## WHAT NEEDS TO BE DONE
Across the listing below, count the lines containing "Coding". Give nothing but the number.

-------

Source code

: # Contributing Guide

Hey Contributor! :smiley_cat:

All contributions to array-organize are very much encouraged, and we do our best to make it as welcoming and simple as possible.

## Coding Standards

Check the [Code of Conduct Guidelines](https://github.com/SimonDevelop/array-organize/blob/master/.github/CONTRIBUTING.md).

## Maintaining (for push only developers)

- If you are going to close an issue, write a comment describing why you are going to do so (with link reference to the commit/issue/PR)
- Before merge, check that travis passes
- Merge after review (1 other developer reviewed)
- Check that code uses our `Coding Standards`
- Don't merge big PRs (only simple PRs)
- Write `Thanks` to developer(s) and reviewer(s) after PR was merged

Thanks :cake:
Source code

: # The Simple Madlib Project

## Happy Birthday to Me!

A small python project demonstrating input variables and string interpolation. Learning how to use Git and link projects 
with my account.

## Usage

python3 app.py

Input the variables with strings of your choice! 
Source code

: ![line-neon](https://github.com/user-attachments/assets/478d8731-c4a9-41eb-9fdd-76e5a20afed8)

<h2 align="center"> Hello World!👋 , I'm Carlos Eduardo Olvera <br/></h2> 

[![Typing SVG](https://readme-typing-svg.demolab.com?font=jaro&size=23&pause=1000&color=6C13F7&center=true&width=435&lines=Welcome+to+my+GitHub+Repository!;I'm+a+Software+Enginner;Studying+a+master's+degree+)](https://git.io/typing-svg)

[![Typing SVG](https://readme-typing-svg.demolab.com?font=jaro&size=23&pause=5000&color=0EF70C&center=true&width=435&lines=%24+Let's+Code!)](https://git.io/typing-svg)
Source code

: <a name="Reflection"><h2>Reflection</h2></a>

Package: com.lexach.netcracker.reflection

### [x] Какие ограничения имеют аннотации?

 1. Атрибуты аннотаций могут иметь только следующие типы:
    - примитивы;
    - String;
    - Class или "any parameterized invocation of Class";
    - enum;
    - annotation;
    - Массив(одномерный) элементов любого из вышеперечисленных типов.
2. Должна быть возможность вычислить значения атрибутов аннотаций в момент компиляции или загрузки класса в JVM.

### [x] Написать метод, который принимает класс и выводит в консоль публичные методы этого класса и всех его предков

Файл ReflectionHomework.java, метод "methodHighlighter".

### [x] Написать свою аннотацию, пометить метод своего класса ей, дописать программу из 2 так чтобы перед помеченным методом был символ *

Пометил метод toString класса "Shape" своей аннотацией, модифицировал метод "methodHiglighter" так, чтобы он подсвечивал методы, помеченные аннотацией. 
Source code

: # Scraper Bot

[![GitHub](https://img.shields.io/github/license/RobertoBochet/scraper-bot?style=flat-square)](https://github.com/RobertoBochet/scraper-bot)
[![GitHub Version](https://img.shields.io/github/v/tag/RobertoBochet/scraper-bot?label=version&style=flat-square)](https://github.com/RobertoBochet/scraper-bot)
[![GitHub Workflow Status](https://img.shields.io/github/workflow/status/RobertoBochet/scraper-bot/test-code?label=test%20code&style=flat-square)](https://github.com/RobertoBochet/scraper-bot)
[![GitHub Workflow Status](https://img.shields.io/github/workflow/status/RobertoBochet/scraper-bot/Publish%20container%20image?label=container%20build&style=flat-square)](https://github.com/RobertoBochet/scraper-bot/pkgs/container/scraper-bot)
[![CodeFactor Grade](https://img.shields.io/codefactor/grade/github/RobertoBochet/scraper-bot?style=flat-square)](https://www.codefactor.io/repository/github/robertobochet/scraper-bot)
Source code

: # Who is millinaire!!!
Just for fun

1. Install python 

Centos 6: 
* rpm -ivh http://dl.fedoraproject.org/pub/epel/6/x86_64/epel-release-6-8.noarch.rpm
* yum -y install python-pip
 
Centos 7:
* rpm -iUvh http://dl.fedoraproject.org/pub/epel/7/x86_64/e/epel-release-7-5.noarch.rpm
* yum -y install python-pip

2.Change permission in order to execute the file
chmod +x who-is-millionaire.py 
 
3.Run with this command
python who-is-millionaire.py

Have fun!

-------

## RESPONSE FOR THIS EXERCISE
2